* Exercise directions: Copy the data below word for word, starting at its first line and stopping after the line that contains "HD‑RXT524とHD‑N524は、色や形はほぼ同じ。".

* Exercise input:
--

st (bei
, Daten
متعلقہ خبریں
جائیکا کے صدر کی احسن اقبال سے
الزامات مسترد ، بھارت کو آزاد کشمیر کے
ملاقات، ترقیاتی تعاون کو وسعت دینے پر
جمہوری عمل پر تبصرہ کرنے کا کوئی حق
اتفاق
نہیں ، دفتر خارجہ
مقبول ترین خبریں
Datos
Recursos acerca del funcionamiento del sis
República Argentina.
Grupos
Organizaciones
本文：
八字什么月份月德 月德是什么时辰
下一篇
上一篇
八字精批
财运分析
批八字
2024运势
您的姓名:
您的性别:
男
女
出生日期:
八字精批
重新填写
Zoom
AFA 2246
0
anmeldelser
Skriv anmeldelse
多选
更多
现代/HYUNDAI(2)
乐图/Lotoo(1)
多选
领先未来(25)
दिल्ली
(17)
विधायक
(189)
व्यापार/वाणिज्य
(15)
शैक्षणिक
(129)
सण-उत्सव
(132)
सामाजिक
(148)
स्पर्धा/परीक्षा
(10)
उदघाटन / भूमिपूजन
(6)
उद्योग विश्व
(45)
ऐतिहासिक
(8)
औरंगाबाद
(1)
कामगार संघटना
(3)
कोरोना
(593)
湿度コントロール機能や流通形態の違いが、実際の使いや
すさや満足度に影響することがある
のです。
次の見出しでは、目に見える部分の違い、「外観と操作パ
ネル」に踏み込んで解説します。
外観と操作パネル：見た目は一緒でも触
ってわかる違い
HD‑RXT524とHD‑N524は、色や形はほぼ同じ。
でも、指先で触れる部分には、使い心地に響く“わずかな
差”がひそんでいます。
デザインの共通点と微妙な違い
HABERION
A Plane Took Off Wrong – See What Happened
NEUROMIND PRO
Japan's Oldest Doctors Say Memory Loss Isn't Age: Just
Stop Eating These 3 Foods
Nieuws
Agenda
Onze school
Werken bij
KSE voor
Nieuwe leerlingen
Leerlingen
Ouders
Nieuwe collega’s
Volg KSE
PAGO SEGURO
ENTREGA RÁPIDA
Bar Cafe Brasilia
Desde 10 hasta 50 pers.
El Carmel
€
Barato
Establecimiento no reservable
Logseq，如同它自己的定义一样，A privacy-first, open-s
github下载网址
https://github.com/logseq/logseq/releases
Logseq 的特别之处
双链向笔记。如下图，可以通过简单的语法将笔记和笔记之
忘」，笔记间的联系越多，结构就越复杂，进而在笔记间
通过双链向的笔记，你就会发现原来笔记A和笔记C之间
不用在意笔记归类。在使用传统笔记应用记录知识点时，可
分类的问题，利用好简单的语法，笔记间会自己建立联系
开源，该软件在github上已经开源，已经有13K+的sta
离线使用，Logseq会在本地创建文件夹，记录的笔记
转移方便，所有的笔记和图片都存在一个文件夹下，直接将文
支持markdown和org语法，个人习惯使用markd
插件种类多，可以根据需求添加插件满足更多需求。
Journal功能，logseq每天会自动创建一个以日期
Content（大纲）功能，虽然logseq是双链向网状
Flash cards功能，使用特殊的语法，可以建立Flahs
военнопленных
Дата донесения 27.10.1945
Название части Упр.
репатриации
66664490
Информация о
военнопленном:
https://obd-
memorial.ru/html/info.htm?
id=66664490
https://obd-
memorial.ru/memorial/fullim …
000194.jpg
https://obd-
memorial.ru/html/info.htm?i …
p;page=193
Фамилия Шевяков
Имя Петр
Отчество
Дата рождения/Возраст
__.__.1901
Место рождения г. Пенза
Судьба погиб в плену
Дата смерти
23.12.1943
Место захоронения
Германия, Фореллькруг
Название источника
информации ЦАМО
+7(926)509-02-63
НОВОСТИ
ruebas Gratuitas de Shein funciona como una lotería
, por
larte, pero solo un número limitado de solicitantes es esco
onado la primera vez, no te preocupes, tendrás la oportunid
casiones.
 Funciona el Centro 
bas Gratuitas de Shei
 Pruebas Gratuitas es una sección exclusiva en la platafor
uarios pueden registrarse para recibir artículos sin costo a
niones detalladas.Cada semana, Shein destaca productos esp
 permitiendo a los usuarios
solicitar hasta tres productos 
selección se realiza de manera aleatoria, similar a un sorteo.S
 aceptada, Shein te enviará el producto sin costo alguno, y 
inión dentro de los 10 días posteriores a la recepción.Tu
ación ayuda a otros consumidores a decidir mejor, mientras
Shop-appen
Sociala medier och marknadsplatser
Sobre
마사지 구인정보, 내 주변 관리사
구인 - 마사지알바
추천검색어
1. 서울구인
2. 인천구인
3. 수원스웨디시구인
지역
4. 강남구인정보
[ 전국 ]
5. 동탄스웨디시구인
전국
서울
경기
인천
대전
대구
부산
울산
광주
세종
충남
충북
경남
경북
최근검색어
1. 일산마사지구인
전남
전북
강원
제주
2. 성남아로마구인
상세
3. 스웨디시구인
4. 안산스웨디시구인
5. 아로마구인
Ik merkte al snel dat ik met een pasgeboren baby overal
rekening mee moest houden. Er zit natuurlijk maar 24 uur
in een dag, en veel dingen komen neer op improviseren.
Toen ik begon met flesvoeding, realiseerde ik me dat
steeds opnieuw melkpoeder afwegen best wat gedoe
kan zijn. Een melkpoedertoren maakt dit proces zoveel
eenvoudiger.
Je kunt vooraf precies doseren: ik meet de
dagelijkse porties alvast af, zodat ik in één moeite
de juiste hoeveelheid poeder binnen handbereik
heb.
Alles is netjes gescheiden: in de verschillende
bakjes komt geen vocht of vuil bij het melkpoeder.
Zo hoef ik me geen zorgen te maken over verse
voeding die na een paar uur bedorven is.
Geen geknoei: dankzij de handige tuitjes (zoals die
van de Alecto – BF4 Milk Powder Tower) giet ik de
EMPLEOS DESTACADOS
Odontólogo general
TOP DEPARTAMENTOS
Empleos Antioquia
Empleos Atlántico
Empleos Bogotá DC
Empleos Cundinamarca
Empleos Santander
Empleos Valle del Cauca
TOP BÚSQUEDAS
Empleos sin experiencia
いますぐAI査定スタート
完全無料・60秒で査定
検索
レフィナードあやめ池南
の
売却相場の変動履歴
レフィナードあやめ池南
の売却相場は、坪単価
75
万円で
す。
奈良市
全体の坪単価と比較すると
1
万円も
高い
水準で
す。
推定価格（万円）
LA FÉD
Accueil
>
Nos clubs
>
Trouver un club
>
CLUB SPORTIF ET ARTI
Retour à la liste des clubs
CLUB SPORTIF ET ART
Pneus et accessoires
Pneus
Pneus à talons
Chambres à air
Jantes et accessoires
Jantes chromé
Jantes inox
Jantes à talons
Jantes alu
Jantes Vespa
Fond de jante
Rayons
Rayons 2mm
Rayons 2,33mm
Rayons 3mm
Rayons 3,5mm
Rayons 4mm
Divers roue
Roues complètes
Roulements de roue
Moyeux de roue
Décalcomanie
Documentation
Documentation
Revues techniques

--

* Exercise output:
st (bei
, Daten
متعلقہ خبریں
جائیکا کے صدر کی احسن اقبال سے
الزامات مسترد ، بھارت کو آزاد کشمیر کے
ملاقات، ترقیاتی تعاون کو وسعت دینے پر
جمہوری عمل پر تبصرہ کرنے کا کوئی حق
اتفاق
نہیں ، دفتر خارجہ
مقبول ترین خبریں
Datos
Recursos acerca del funcionamiento del sis
República Argentina.
Grupos
Organizaciones
本文：
八字什么月份月德 月德是什么时辰
下一篇
上一篇
八字精批
财运分析
批八字
2024运势
您的姓名:
您的性别:
男
女
出生日期:
八字精批
重新填写
Zoom
AFA 2246
0
anmeldelser
Skriv anmeldelse
多选
更多
现代/HYUNDAI(2)
乐图/Lotoo(1)
多选
领先未来(25)
दिल्ली
(17)
विधायक
(189)
व्यापार/वाणिज्य
(15)
शैक्षणिक
(129)
सण-उत्सव
(132)
सामाजिक
(148)
स्पर्धा/परीक्षा
(10)
उदघाटन / भूमिपूजन
(6)
उद्योग विश्व
(45)
ऐतिहासिक
(8)
औरंगाबाद
(1)
कामगार संघटना
(3)
कोरोना
(593)
湿度コントロール機能や流通形態の違いが、実際の使いや
すさや満足度に影響することがある
のです。
次の見出しでは、目に見える部分の違い、「外観と操作パ
ネル」に踏み込んで解説します。
外観と操作パネル：見た目は一緒でも触
ってわかる違い
HD‑RXT524とHD‑N524は、色や形はほぼ同じ。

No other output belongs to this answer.